Natale con la tosse e l’ampia superficie laterale del mio corpo esteso senza alcun livido ma fittamente maculata di dolori praticamente ovunque.
Se non fossi vivo e vegeto e non avessi la tosse direi che questa notte mi sono scontrato con un rinoceronte incazzato e, ovviamente, ne ho avuto la peggio.
Ma ce la faremo a sopravvivere, anche a questo. La cosa più difficile infatti non è alzare il culo dalla sedia appoggiandosi su ginocchia cedevoli, e nemmeno avviarsi verso l’area restauro alla quale si è soggetti prima di uscire, almeno da una certa età in poi.
La cosa più difficile è affrontare il primo Natale senza la mamma, senza la sua pasta al forno con le polpettine, le uova sode, il pecorino e la mortadella ma “leggera” perché fatta con il sugo di pomodoro fresco.
Senza la sua immancabile “sorpresa”. Senza una preparazione di quinto quarto del quale sono avido, senza il suo “Oihmmé lassale scire” quando mi permettevo di accennare ad una critica verso un qualunque comportamento delle mie figliole pretendendo di esercitare ancora la “patria potestà”.
Adesso andrò a vestirmi e poi a trovare la mia sorella che occupa la casa di mamma per un trancio di queste vacanze, ci troverò mia nipote, ormai anche lei Dottoressa. Mia madre avrebbe detto: è il ciclo della vita, si nasce, si cresce e si muore. Ma io, forse, non sono mai cresciuto. E quando mi grattava la schiena con quelle sue mani devastate dalla fatica e dall’artrosi, sentivo la forza che si spandeva nelle vene, i problemi trovavano una soluzione e i sacrifici una sopportazione.
So bene che non è la fine della vita, per ora, e che problemi e sacrifici dovranno essere risolti e sopportati. Ma non ho “fatto” l’agnello quest’anno, non sapevo a chi portare la coratella e la testina. Né, per noi, lo farò mai più mamma Consiglia. Forse, se sarà possibile, lo farò quando potremo mangiarlo insieme al nonno Pancrazio, alla nonna Giorgina, a Papà, allo zio Pippi, allo zio Artemio, allo zio Idio, allo zio Maurilio, allo zio Antonio e a tutti gli amici e compagni che stanno dall’altra parte.

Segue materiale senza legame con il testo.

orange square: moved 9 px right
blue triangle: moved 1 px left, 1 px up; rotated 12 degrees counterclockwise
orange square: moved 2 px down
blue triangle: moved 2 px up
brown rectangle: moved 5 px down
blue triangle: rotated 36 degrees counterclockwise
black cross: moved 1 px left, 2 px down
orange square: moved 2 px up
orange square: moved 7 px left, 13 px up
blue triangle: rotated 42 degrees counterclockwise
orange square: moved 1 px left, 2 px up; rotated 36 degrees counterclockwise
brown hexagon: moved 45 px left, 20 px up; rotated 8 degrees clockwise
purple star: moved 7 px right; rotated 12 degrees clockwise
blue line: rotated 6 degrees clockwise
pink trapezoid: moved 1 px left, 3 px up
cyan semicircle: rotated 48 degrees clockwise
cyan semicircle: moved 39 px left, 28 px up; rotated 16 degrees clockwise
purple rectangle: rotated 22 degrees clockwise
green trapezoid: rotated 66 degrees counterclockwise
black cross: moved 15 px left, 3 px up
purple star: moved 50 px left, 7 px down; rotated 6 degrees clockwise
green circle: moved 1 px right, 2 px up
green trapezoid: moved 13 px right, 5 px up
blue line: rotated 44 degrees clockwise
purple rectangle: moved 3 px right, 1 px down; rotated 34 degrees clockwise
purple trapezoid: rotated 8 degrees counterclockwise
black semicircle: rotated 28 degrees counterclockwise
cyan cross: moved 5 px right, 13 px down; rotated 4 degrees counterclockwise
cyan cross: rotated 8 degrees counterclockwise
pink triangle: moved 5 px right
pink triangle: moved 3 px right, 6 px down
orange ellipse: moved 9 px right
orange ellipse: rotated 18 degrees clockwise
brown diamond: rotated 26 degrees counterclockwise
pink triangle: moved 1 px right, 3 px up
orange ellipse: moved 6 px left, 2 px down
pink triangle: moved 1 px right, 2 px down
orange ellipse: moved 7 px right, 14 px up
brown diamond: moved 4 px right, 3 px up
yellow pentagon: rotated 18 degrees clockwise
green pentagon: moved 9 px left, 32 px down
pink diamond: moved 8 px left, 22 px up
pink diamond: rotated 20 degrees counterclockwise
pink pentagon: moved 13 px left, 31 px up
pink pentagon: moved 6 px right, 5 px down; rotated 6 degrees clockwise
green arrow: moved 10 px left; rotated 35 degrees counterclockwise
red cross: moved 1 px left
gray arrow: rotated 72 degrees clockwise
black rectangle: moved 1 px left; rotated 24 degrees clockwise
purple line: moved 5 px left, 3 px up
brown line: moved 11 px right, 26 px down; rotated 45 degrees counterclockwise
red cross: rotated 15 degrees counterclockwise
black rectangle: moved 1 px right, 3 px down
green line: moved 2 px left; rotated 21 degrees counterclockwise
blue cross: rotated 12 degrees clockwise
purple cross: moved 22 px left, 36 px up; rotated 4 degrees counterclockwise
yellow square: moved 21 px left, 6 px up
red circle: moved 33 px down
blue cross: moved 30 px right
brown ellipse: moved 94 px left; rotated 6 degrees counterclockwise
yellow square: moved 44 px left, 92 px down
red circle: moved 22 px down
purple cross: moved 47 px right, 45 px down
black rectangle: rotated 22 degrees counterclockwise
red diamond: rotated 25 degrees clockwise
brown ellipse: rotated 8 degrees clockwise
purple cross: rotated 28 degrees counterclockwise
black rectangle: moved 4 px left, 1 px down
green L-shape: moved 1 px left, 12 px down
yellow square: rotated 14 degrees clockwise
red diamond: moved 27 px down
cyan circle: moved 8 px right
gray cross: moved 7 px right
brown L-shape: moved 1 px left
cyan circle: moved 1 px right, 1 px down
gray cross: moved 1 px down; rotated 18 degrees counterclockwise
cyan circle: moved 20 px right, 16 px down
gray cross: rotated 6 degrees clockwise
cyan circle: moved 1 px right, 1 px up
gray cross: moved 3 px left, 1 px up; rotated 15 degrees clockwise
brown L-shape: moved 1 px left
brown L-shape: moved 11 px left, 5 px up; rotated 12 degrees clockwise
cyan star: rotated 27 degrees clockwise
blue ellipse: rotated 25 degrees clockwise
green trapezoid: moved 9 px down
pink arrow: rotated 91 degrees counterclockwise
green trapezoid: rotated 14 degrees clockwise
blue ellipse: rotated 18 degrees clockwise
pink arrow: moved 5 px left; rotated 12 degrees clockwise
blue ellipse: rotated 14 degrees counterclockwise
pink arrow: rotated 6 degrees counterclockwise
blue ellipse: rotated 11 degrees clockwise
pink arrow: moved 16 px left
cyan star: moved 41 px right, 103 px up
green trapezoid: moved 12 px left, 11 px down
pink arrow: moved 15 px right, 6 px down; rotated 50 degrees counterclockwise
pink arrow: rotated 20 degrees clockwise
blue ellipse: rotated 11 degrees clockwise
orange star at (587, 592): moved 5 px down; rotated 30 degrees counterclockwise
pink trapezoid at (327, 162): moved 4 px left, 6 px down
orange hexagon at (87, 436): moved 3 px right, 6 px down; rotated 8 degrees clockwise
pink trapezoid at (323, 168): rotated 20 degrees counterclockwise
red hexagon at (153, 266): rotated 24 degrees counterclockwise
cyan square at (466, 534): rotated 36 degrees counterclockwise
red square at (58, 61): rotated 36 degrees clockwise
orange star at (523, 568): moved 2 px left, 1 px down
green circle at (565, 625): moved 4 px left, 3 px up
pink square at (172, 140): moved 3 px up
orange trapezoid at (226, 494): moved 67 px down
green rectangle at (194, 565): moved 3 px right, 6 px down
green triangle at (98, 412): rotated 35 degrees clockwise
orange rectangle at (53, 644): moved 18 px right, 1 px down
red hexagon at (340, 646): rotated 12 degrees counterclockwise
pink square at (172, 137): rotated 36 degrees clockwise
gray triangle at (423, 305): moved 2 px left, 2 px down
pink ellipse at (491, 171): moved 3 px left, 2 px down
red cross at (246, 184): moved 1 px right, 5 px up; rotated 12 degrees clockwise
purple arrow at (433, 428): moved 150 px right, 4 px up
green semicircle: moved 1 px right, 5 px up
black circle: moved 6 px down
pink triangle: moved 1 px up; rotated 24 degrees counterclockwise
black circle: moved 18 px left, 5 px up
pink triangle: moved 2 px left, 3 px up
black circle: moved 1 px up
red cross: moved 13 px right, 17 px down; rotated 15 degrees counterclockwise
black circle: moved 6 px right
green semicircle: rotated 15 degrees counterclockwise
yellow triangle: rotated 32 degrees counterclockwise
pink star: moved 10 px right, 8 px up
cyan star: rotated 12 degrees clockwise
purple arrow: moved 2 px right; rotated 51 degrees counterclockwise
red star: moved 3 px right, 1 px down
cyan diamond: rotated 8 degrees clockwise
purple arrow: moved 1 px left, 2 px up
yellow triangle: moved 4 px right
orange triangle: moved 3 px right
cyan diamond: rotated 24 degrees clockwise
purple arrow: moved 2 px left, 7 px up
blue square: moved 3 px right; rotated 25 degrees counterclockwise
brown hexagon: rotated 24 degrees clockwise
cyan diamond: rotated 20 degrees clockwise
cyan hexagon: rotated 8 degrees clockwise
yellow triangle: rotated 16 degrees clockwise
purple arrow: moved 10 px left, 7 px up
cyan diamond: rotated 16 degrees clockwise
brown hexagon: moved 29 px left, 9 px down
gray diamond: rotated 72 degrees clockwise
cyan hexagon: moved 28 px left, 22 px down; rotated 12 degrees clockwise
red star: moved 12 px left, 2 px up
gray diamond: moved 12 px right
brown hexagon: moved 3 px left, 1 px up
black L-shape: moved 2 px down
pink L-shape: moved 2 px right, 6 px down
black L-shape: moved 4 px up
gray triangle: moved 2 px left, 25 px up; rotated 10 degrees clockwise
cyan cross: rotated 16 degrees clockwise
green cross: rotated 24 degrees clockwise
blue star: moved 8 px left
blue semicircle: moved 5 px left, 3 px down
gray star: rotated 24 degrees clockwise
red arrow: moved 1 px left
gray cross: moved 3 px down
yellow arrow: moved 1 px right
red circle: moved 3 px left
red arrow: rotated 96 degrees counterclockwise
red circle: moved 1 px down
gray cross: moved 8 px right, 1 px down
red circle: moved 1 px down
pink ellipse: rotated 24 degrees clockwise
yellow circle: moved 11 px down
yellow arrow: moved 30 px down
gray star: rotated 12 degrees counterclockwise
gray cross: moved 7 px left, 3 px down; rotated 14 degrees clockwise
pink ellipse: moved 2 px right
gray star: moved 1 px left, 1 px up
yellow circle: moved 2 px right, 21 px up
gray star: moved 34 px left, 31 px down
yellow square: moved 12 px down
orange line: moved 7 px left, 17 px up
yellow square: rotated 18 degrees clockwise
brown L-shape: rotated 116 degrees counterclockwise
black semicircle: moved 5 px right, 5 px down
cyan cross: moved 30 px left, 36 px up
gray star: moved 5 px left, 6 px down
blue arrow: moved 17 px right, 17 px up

Che tu non ci credi ma’, ma non tenevo paura di morire prima e mo’ ancora di meno, anzi mi immagino che festa che faremo e lo zio Pippi, questa volta, l’agnello lo troverà “pulitu pulitu”, none comu quando scemmu a Ortelle ca me scirrai cu ni tagghiu la piciolla e me la ficera mangiare, sta fiata ni la fazzu mangiare iou.
Ora vado a farmi la barba che so che ti dava noia vedermi con la barba lunga nei giorni di festa.